Dam shows flaws in China’s economic model

Rob Schmitz Aug 9, 2012

Dam shows flaws in China’s economic model

Rob Schmitz Aug 9, 2012

Kai Ryssdal: China’s trial of the century was over today almost as quickly as it started. Seven hours beginning to end for the wife of disgraced politician Bo Xilai. She’s accused of murdering a British businessman.

Bo Xilai himself, once a hugely powerful party chief in the southwestern city of Chongqing, was cashiered in April for violations of discipline, the party said. His legacy lives on, though, through the political machine he built. And a lot of actual things he built.

Marketplace’s Rob Schmitz explains.

Rob Schmitz: Scientists say the Chinese Paddlefish has lived on Earth for more than a hundred million years. It survived an asteroid impact thought to have killed off the dinosaurs. It lived through the Ice Age. Nothing, it seemed, could kill this animal.

But then along came China’s Communist Party. It built enormous dams on the Yangtze River, cutting off the paddlefish’s migratory path, making it nearly impossible for the fish to reproduce.

The last Chinese paddlefish was seen here on this nature reserve, on the upper reaches of the Yangtze six years ago. Scientist Yang Bo studies the river for the Nature Conservancy.

Yang Bo: If we worked harder to protect the fish, we might be able to restore its habitat. But if this new dam is built, we won’t have a chance.

She’s talking about the Xiaonanhai Dam. The dam was Bo Xilai’s pet project. But now, Bo’s gone. Still, the government’s going ahead with the dam.

And that angers Weng Lida. Weng is the former head of the government bureau charged with protecting the Yangtze. He first heard about the project when Bo Xilai sent a team to try and sell him on the idea.

Weng Lida: Economically, the project made no sense. They wanted billions for a dam that would generate relatively little electricity. Then I thought the dam might help with irrigation, but that didn’t make sense either.

Weng was convinced Bo Xilai wanted to build this dam for only one reason.

Weng: This is all about GDP. This will cost five billion dollars to build. It’s one of the biggest investments in the history of Chongqing. Bo wanted the best GDP growth numbers in China—he wanted to make sure growth stayed over 14 percent annually.

Bo got what he wanted — the investment secured for the Xiaonanhai dam helped catapult Chongqing’s GDP growth to a whopping 16.4 percent last year.

Patrick Chovanec: For a long time now, the main way to get ahead as a local official in China was to produce high levels of growth and hit or exceed GDP targets.

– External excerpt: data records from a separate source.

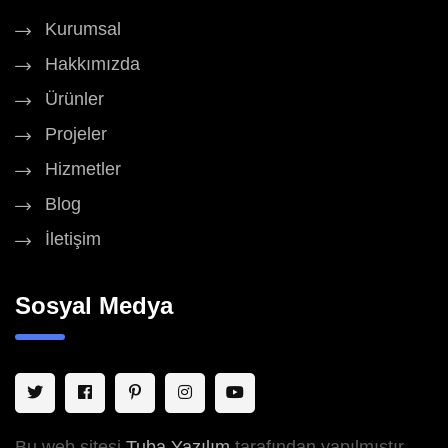
Kurumsal
Hakkımızda
Ürünler
Projeler
Hizmetler
Blog
İletişim
Sosyal Medya
Bu web sitesi
Tuba Yazılım
tarafından yapılmıştır.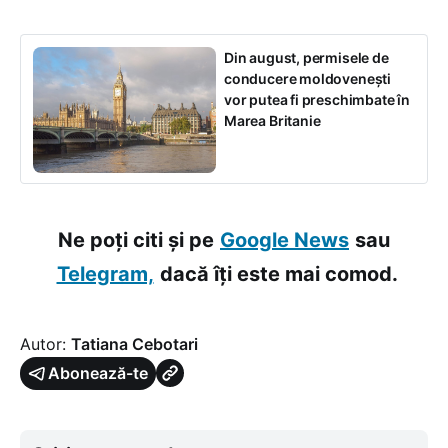
Din august, permisele de
conducere moldovenești
vor putea fi preschimbate în
Marea Britanie
Ne poți citi și pe
Google News
sau
Telegram,
dacă îți este mai comod.
Autor:
Tatiana Cebotari
Abonează-te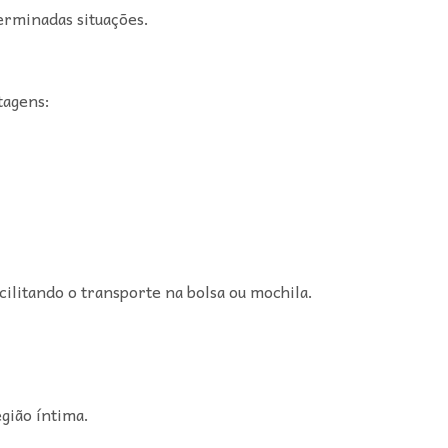
erminadas situações.
tagens:
cilitando o transporte na bolsa ou mochila.
gião íntima.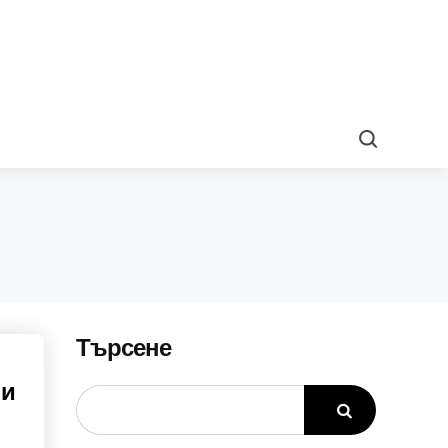
Search
Търсене
 и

Patrick Chovanec is a professor at Tsinghua University’s school of economics and management. He says Bo helped fund Chongqing’s investment boom by cracking down hard what he labeled the mafia, seizing their assets, then using them as collateral to borrow money from state banks. According to former government official Weng Lida, Bo’s underlings bribed a colleague of his to write a favorable report on the dam’s environmental impact. And when China’s Ministry of Agriculture raised objections to the dam, Weng’s friends there told him Bo went straight to the top of the ministry, exerting enough pressure to change their minds.

But Bo’s way of operating was hardly unique among China’s government officials, says Patrick Chovanec.

Chovanec: The party is on dangerous ground in any of the charges they level against Bo, whether it be the corruption or whether it be wasteful economic policies, because when they point the finger at Bo, they kind of point the finger at themselves.

The farm of 54-year-old Li Long Rui won’t survive when the dam is built. Government officials have just measured her house to determine how much she’ll be compensated after its flooded. Tens of thousands of people will have to move out of this area.

Li Long Rui: I have no idea where I’ll move. And I’m sure local officials will steal from the compensation money I’m owed. All of them are so corrupt! They just don’t care about us farmers.

As for the Chinese Paddlefish, its final resting place might be here, in the quiet halls of the Yangtze River Museum of Aquatic Organisms, downriver in the city of Wuhan. Scientist Wu Qingjiang says the Xiaonanhai dam is one of many proposed dams he’s worried about. One day soon, says Wu, the upper Yangtze will cease to be a river — it’ll be a series of cascading reservoirs leading from one dam to the next.

Wu Qingjiang: In the short term, these dams may help develop the local economy, but if you take the long view, there are things you can never recover, like this fish. Once it’s gone, it’s gone.

One of many species wiped out by one of the worst predators to come along in millions of years: ambitious government officials with a seemingly insatiable appetite for GDP growth.

Reporting from Chongqing and Wuhan, I’m Rob Schmitz for Marketplace.